Tournament selection, on the other hand, ranked the GA chromosomes based on the competition basis of at least two or more chromosomes. For a typical tournament selection, two chromosomes are randomly chosen from the population and compared. The chromosome with the greater fitness is selected and copied into the parent pool. The selection process is repeated, to yield a group of competent chromosomes in the parent pool. Since the tournament selection randomly picks chromosomes, the consequent results may vary each time the process is performed and fitter chromosomes may participate more than once in the competition. Even so, tournament selection often yields a more diverse population than roulette wheel selection (Mitchell, 1997b) and it leads to deeper exploitation of the chromosome search. A known benefit of tournament selection is that it provides a certain level of confidence of the selected chromosome being fitter than those not being picked. In addition, it also guarantee that the poorest chromosome will never be selected. The downside of this method is that it takes a longer time to identify fitter chromosomes than roulette wheel selection. Cartwright (2008b) noticed that both roulette wheel and tournament selections have a lack of stochastic features, as a result, neither can guarantee that the best chromosome, in the current generation, will be chosen again in the next generation. Therefore, a new hybrid-based selection was introduced to overcome the pitfall of roulette wheel and tournament selections, i.e. stochastic remainder selection.

Stochastic remainder selection is a hybrid method that combines a stochastic element with a deterministic step to ensure that the best chromosome in the current generation is never overlooked in the next generation. In stochastic remainder selection, the fitnesses of chromosomes are scaled in accordance with the average chromosome fitness of 1.0 (Cartwright, 2008b). Each chromosome is copied into the parent pool and the number of copies is based on the integer part of the average fitness. The fitness of the chromosome is then subtracted from the average fitness and yields a residual fitness value which must be below 1.0. A modified roulette wheel or tournament selection is then performed using these residual values to fill the remaining space in the parent pool. The deterministic step in the stochastic remainder selection ensures that every

chromosome with a fitness above 1.0 will appear at least once in the parent pool.

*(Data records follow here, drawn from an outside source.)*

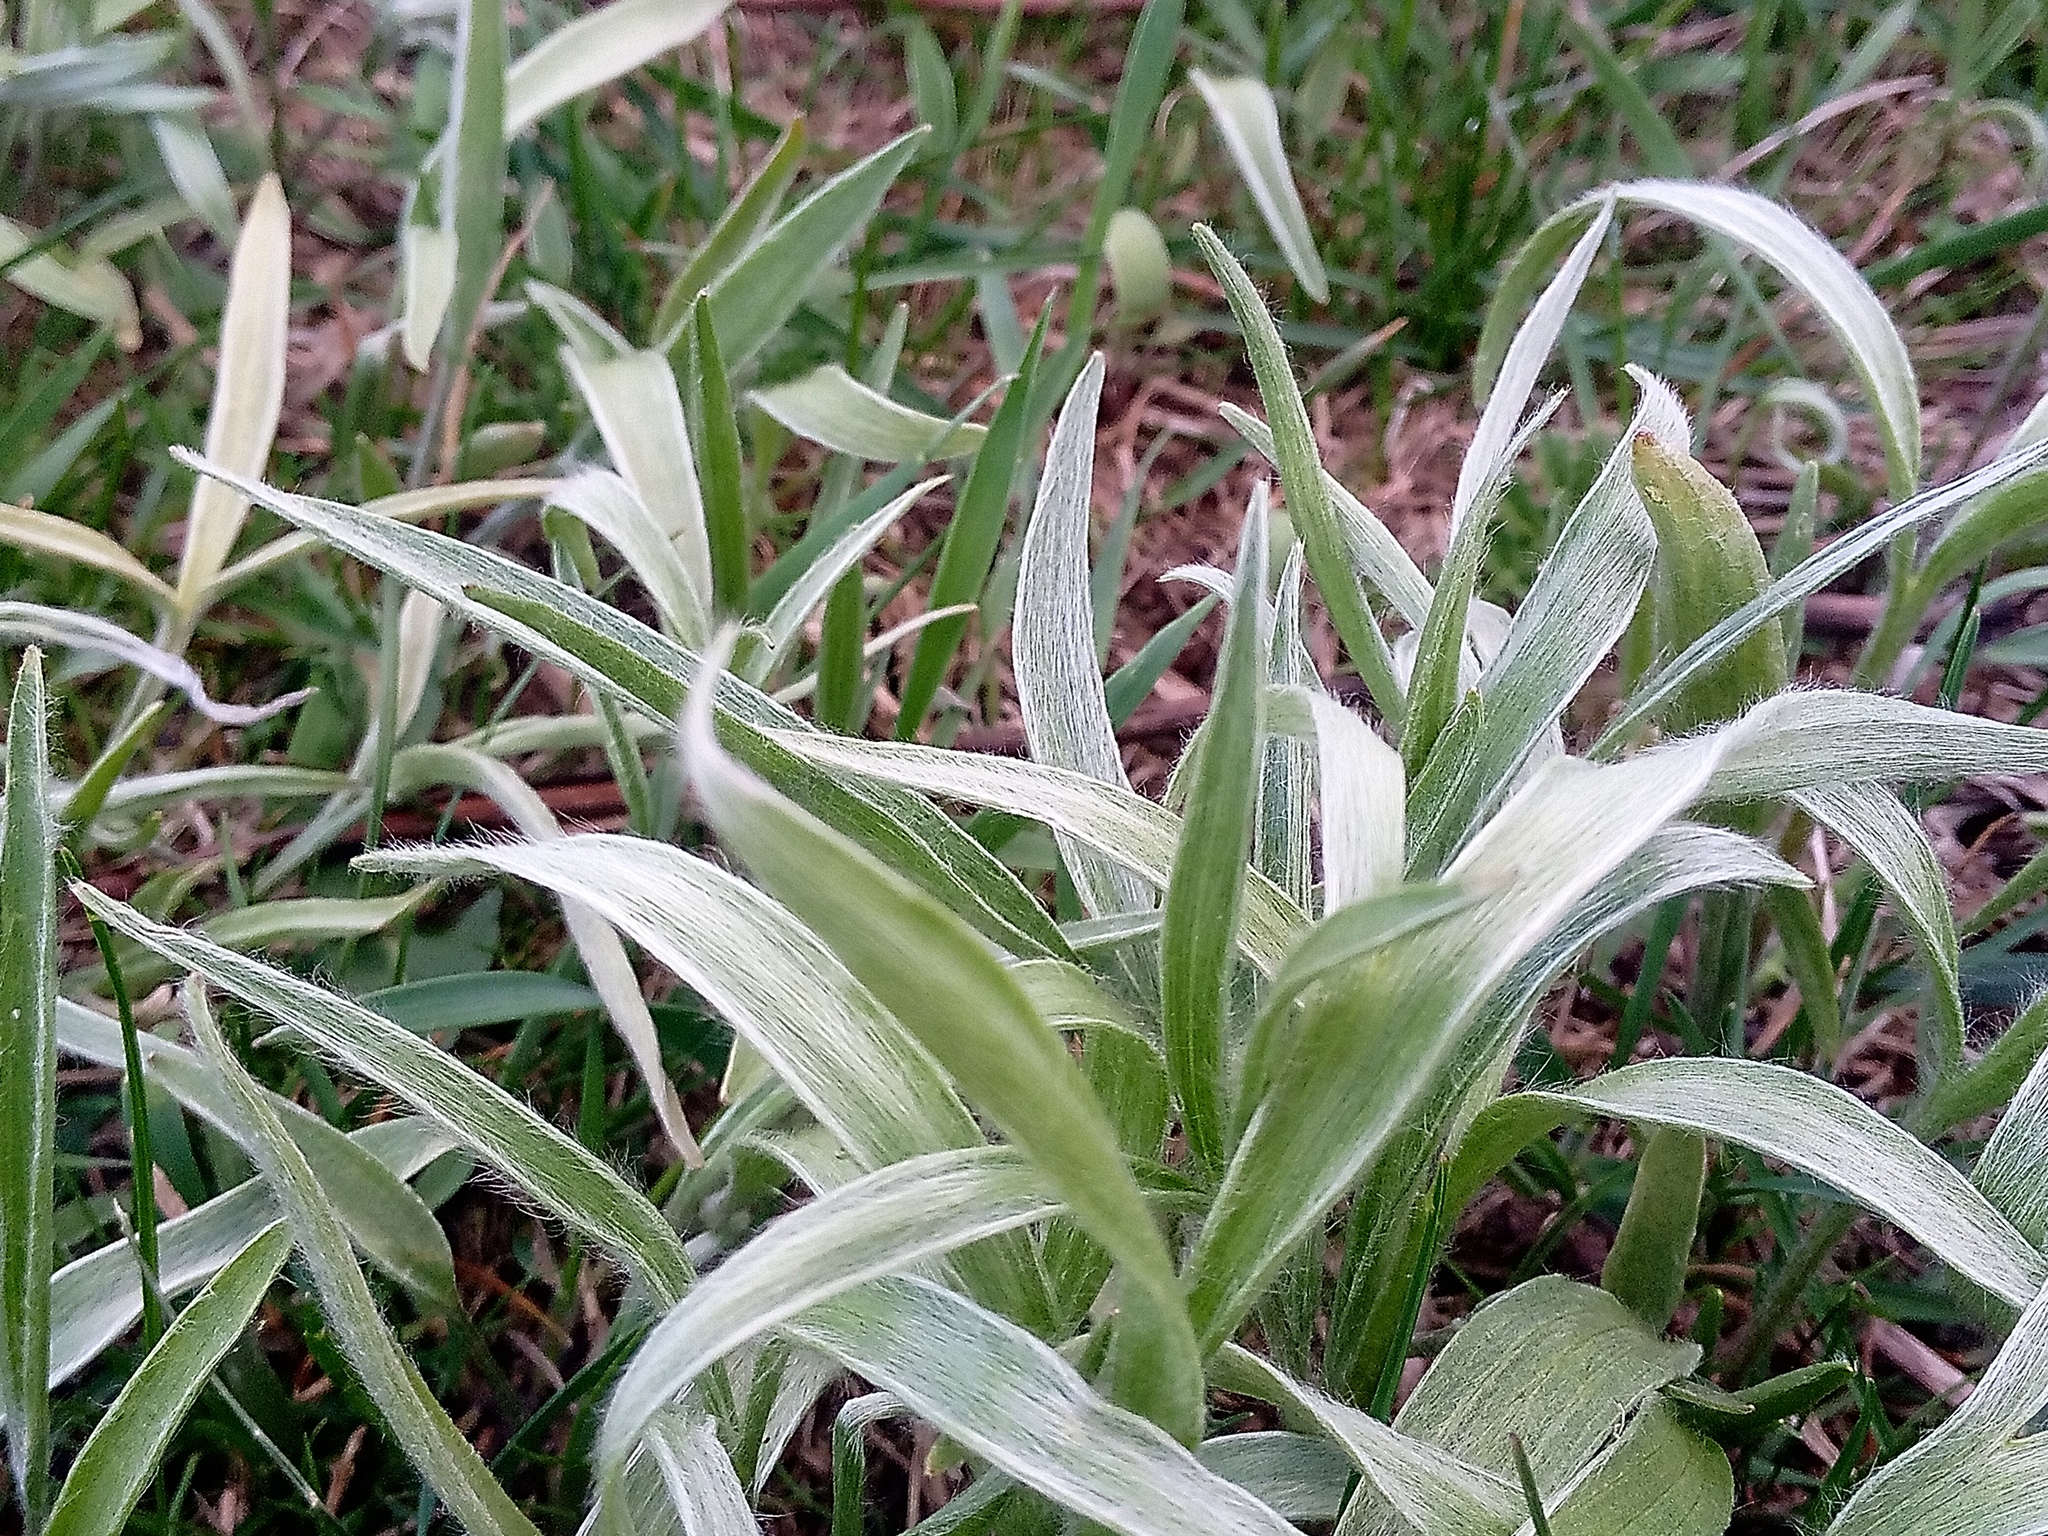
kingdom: Plantae
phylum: Tracheophyta
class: Magnoliopsida
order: Ranunculales
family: Ranunculaceae
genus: Ranunculus
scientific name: Ranunculus illyricus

Goldberg and Deb (1990) criticised that by using suitable adjustment of selection parameters, except the roulette wheel selection, a similar performance can be achieved with most selection methods, thus, there is no absolute better selection method in the GA. They made such observations based on four different selection schemes: roulette wheel, tournament selection, fitness ranking and steady state selection.

In our design, to avoid the poorest chromosome being selected into the next generation and to prevent the premature convergence in our model, we chose the tournament selection. Additionally, we also applied the elitism strategy to retain fitter chromosomes in the parent pool.